In Rome, the ministers agreed a UN-mandated international force was needed to secure the Israel-Lebanon border.
They urged Israel to exercise "utmost restraint" in its assault on Lebanon, launched after Hizbollah captured two Israeli soldiers in a cross-border raid on July 12.
Offensive
In the Gaza Strip, scene of another Israeli offensive, Israeli forces killed 19 Palestinians, including nine militants, three children and a disabled man, during fighting.
Israel has killed 137 Palestinians in a month-long campaign to recover a captured soldier and stop rocket fire from Gaza.
Its war against Hizbollah has killed at least 420 people in Lebanon, mostly civilians. At least 50 Israelis have also died.
UN Secretary-General Kofi Annan said Iran and Syria, both allies of Hizbollah, should be included in efforts to halt the war. Rice blames Tehran and Damascus for stoking the conflict.
Israel, Iran and Syria were not invited to the Rome talks, drawing a complaint from Syria's UN ambassador, who said the conference should have discussed "Israeli occupation" rather than a new force for Lebanon.

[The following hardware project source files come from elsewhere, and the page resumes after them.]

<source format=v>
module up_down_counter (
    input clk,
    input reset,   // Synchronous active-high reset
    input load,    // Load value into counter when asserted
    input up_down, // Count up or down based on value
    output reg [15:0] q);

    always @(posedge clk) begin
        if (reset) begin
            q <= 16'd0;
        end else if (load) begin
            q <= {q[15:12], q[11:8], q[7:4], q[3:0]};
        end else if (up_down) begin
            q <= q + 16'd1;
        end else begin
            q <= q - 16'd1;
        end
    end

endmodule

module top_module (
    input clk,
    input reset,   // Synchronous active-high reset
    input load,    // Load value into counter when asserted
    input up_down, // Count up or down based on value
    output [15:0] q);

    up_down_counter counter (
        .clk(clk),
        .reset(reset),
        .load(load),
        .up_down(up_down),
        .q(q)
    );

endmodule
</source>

"How come the fate of our area is decided 3000km away from it?" Ambassador Bashar Jaafari said. "I am talking about the conference of Rome where Syria was not there, where many other countries concerned were not there."
Hizbollah vowed not to accept "humiliating" truce terms and to take its rocket strikes deeper into Israel.

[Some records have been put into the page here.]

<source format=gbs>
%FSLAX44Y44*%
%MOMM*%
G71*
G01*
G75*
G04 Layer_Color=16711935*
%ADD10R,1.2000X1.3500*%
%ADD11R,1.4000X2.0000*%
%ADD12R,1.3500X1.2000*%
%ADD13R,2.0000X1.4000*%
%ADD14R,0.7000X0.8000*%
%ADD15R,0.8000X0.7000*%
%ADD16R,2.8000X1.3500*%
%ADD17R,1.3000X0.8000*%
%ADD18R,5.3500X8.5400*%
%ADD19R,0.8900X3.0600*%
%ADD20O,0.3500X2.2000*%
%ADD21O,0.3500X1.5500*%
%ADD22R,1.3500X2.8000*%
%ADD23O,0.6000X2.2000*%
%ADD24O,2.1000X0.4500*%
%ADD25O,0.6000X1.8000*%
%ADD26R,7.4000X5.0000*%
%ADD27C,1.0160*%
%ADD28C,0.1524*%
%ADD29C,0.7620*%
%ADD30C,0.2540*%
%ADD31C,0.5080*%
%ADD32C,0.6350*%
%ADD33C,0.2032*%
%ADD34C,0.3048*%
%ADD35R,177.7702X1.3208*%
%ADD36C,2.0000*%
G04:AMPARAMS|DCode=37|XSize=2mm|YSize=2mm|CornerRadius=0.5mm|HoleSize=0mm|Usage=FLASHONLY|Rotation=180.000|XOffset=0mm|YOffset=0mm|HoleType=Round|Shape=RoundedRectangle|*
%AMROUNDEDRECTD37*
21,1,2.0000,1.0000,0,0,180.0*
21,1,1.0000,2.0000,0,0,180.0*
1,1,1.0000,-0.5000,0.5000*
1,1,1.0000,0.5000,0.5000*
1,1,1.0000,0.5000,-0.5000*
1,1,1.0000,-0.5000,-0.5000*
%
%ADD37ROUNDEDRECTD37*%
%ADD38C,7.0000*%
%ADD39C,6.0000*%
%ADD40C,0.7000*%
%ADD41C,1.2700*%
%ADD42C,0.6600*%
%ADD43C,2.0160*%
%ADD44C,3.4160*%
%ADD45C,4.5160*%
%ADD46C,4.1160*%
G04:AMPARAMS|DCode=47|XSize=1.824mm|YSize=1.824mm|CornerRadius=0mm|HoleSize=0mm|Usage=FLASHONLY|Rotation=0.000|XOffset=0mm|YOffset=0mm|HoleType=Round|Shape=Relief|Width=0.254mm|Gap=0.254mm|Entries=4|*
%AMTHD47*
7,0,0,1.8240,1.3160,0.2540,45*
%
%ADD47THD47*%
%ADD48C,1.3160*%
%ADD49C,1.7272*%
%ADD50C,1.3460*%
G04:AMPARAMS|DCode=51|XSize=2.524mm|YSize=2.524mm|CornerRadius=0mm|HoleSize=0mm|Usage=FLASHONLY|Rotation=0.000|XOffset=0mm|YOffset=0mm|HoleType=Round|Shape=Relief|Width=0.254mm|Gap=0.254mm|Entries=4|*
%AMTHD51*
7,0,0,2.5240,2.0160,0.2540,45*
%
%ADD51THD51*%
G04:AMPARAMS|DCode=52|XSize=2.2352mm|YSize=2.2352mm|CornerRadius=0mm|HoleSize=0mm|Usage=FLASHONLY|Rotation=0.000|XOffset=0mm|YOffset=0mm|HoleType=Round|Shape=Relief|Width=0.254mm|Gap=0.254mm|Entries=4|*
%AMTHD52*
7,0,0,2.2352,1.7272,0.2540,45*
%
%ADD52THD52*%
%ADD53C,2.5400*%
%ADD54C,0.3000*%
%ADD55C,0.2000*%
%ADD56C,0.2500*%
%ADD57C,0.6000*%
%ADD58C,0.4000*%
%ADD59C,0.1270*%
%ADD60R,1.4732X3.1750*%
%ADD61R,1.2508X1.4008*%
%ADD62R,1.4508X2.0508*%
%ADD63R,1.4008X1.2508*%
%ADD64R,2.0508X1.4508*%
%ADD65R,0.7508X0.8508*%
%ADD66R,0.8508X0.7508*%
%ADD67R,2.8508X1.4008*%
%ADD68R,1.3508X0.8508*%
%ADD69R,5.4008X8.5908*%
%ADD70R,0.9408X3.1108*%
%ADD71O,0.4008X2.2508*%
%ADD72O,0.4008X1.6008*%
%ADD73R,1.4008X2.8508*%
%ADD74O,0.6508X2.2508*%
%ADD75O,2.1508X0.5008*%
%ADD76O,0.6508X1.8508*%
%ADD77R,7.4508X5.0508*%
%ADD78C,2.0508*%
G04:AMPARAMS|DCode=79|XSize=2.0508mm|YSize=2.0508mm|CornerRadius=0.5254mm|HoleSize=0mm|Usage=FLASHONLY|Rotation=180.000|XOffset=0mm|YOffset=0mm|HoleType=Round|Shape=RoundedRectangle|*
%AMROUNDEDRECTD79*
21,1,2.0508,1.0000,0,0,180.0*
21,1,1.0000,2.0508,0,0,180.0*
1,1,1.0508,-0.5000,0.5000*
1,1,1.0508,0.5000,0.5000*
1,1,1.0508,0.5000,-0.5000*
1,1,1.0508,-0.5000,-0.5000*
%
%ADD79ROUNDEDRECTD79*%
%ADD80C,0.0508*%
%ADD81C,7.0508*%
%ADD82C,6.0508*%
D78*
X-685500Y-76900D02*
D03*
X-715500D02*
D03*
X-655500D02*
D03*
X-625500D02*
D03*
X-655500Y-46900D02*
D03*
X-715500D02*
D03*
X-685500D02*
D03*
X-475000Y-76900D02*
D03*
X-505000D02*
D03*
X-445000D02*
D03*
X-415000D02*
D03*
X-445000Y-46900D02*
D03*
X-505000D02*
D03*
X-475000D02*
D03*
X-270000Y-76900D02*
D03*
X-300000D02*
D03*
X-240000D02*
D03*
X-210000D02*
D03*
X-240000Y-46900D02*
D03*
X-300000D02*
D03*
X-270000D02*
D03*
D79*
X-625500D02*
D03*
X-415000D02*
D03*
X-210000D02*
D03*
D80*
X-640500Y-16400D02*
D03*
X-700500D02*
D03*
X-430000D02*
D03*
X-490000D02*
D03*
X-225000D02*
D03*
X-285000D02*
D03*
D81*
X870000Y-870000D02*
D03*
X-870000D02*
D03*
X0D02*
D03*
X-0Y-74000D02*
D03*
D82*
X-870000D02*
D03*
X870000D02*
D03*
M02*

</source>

Hours later, more than 125 missiles hit the port of Haifa and other parts of northern Israel, wounding dozens of people.
Israeli Prime Minister Ehud Olmert strove to limit diplomatic damage from the killing of four UN observers in an air strike on their post in south Lebanon on Tuesday, telling Annan he was sorry at the deaths, but expressing shock at the UN chief's suggestion the attack was deliberate.
An angry China asked the UN Security Council on Wednesday to condemn the air raid, in which a Chinese observer was killed. The others were from Finland, Austria and Canada.
An Irish army officer in south Lebanon had warned Israel six times that air strikes threatened the lives of UN observers before Tuesday's deaths, Ireland's Foreign Ministry said.
UN officials said the raid flattened the building housing the observers. Initial UN assessments suggested Israel had used precision-guided munitions, diplomats in Jerusalem said.